Friday, 27 May 2016

"My son knows the difference between right and wrong, he is a really sensible young man."

If that's true, why do you need a law to stop him from shoving unknown substances up his nose?
Jon Royle, chief executive of the Bridge project in Bradford, which provides services for drug users, said the new Act would prevent the legal sale of the substances.
"I don’t accept the argument that it's safer for people to buy these drugs legally, it’s evident that the legal suppliers had no concern for the welfare of users and the most vulnerable people in our society found a ready and easily accessible supply on the high street and internet."
Hmm, doesn't that blow the arguments of the 'legalise drugs!' crowd out of the water?

5 comments:

Anonymous said...

It actually strengthens the argument. The reason these "legal highs" exist is because the other stuff is illegal. "Traditional" drugs are well understood and can be used, if unadulterated, with a high degree of safety. Instead we have people trying to get round the law with wild concoctions of molecules.
The Amsterdam coffee shops prove my point - they are far safer and more civilised than ingesting who-knows-what, previously labelled as "bath salts", to circumvent the law.
The war on drugs has been lost (or won) because if you can't keep drugs out of prisons then you can't keep them off the street.
-richard

JohnS said...

Agree with Richard. The "war on drugs" has been and continues to be a vastly expensive failure - not least from the thefts which fund the addicts habits.

For really hard drugs make then free on prescription - cutting out the incentive for crooks to get people hooked in the first place and making them far safer. This used to be the case before prohibition when the problem was tiny.
Who would buy street crap cut with who knows what if they could get a free safe supply for nothing?
This unglamorous nature of being an addict would tend to make the whole thing uncool, lowering the number of people even starting (see vaping where virtually no one who wasn't already a smoker takes it up).

Allow coffee shops as in Amsterdam for softer drugs.

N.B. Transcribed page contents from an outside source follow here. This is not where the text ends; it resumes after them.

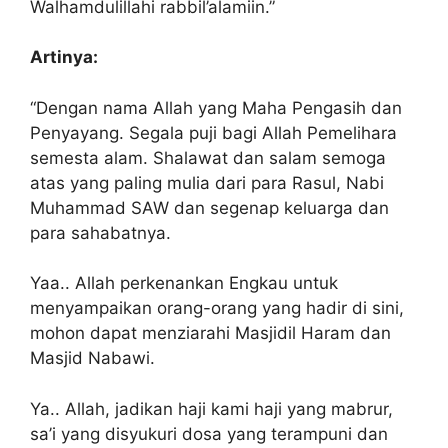
Walhamdulillahi rabbil’alamiin.”
Artinya:
“Dengan nama Allah yang Maha Pengasih dan
Penyayang. Segala puji bagi Allah Pemelihara
semesta alam. Shalawat dan salam semoga
atas yang paling mulia dari para Rasul, Nabi
Muhammad SAW dan segenap keluarga dan
para sahabatnya.
Yaa.. Allah perkenankan Engkau untuk
menyampaikan orang-orang yang hadir di sini,
mohon dapat menziarahi Masjidil Haram dan
Masjid Nabawi.
Ya.. Allah, jadikan haji kami haji yang mabrur,
sa’i yang disyukuri dosa yang terampuni dan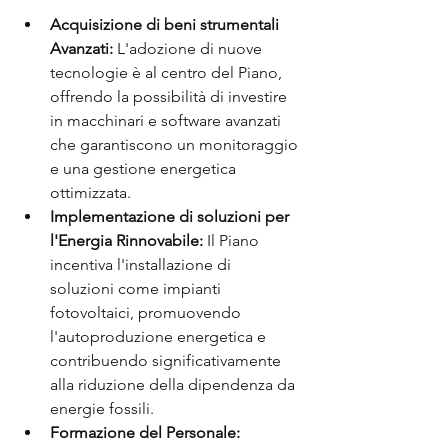
Acquisizione di beni strumentali 
Avanzati: 
L'adozione di nuove 
tecnologie è al centro del Piano, 
offrendo la possibilità di investire 
in macchinari e software avanzati 
che garantiscono un monitoraggio 
e una gestione energetica 
ottimizzata.
Implementazione di soluzioni per 
l'Energia Rinnovabile:
 Il Piano 
incentiva l'installazione di 
soluzioni come impianti 
fotovoltaici, promuovendo 
l'autoproduzione energetica e 
contribuendo significativamente 
alla riduzione della dipendenza da 
energie fossili.
Formazione del Personale: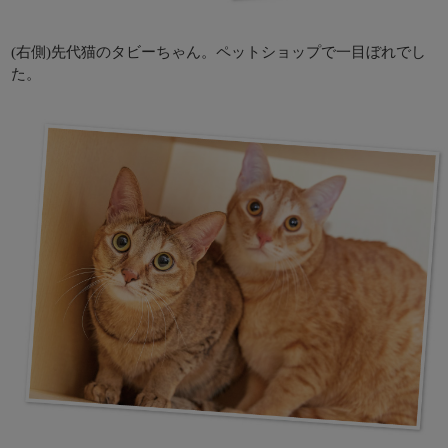
(右側)先代猫のタビーちゃん。ペットショップで一目ぼれでし
た。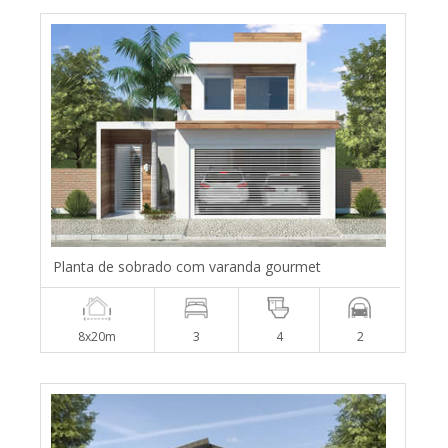
Planta de sobrado com varanda gourmet
8x20m
3
4
2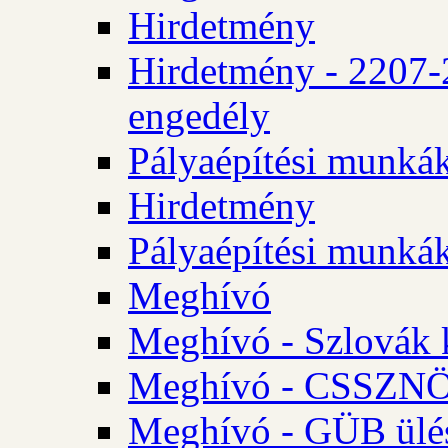
Hirdetmény
Hirdetmény - 2207-
engedély
Pályaépítési munká
Hirdetmény
Pályaépítési munká
Meghívó
Meghívó - Szlovák 
Meghívó - CSSZNÖ 
Meghívó - GÜB ülés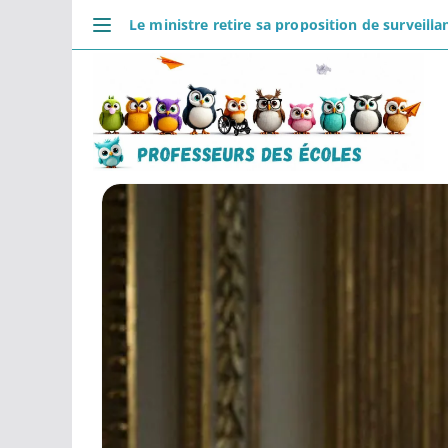
Passer
Le ministre retire sa proposition de surveilla
au
DÉCOUVRIR
contenu
Accueil
Se connecter
Actualités
VIE PROFESSIONNELLE
Ressources
Agenda
CRPE
Lectures de livres
Mouvement
COMMUNAUTÉ
Groupes
Forum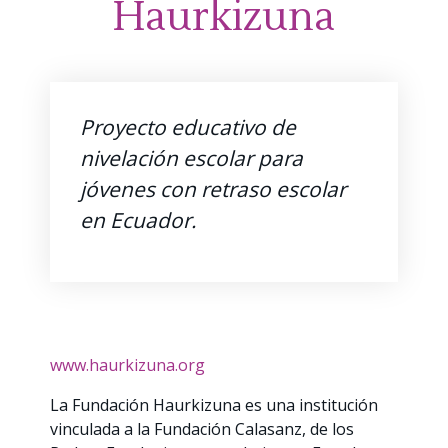
Haurkizuna
Proyecto educativo de
nivelación escolar para
jóvenes con retraso escolar
en Ecuador.
www.haurkizuna.org
La Fundación Haurkizuna es una institución
vinculada a la Fundación Calasanz, de los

There will then be virtually no business for criminals to exploit. There would be fewer hard drug addicts and those that were addicted would be able to function normally (again, as used to be the case before prohibition when unadulterated heroin, morphine etc were prescribed). There would also be little or no need for addicts to steal to fund their habit.

Anonymous said...

I agree with the above comments. I would also add that making drugs of any kind, however dangerous they may be, illegal can only be justified if by doing so they can be made unavailable so that nobody gets to use them. As Richard says above, the authorities can't even keep drugs out of prisons so they certainly have no hope of keeping them away from the rest of the population. That being the case, banning drugs gives us all the downsides of drugs being illegal without the upside, the intended outcome, being achieved at all.

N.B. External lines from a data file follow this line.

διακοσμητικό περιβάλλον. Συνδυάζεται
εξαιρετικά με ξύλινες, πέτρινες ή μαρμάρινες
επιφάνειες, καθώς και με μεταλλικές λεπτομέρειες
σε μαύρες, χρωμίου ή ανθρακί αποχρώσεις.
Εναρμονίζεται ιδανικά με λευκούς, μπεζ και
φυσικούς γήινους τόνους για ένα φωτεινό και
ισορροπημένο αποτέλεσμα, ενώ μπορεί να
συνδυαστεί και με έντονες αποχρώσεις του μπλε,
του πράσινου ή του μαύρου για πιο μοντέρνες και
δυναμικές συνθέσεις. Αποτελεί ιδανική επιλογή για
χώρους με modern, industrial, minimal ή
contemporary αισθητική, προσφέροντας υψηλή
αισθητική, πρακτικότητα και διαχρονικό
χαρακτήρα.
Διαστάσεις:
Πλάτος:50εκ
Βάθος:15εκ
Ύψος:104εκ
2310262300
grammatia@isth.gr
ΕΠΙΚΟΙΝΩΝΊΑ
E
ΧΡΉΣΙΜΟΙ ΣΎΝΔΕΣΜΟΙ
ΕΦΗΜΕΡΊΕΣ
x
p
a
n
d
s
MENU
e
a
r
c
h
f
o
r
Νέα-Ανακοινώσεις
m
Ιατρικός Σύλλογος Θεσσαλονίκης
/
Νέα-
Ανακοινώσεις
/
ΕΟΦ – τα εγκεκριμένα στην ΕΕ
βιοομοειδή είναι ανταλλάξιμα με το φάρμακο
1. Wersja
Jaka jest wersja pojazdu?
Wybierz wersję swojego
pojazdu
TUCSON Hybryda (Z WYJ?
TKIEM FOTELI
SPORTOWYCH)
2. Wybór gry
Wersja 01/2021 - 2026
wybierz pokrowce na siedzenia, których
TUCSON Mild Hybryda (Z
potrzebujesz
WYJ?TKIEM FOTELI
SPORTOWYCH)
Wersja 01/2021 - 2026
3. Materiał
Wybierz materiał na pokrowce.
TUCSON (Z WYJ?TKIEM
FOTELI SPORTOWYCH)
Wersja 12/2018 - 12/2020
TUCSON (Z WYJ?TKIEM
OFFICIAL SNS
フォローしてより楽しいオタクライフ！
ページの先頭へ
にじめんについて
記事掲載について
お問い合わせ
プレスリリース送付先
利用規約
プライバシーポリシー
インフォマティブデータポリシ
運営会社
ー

I seem to recall that the government sacked their scientific adviser for pointing out that smoking weed was far less dangerous than riding a horse. The fact that this is demonstrably true is seemingly beside the point. The government couldn't admit that logic required that either cannabis should be legalised or horse riding should be banned.

Stonyground

Andy said...

Where's me Rizlas?

JuliaM said...

""Traditional" drugs are well understood and can be used, if unadulterated, with a high degree of safety."

How does that square with the rise in cannabis-induced psychosis then?

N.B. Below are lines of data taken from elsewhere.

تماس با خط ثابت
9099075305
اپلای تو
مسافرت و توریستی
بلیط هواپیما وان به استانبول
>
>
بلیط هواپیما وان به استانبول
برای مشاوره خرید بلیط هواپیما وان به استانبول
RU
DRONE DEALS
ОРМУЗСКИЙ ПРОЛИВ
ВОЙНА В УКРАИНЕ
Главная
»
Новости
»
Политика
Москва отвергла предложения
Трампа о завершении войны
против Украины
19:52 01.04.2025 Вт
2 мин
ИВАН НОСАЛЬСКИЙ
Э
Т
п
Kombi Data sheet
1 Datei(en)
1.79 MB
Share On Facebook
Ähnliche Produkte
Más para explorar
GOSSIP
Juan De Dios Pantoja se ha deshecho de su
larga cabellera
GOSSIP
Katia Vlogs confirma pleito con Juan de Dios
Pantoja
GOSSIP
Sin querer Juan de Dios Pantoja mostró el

"For really hard drugs make then free on prescription..."

To be followed by Scotch for the drunks, junk food for the food addicts, and...well, I don't want to be the GP who has to satisfy the sex addicts!

"...the authorities can't even keep drugs out of prisons.."

'the authorities can't even keep drugs out of prisons while satisfying the demands of the the Human Rights crowd for treatment of prisoners' There. Fixed that for you.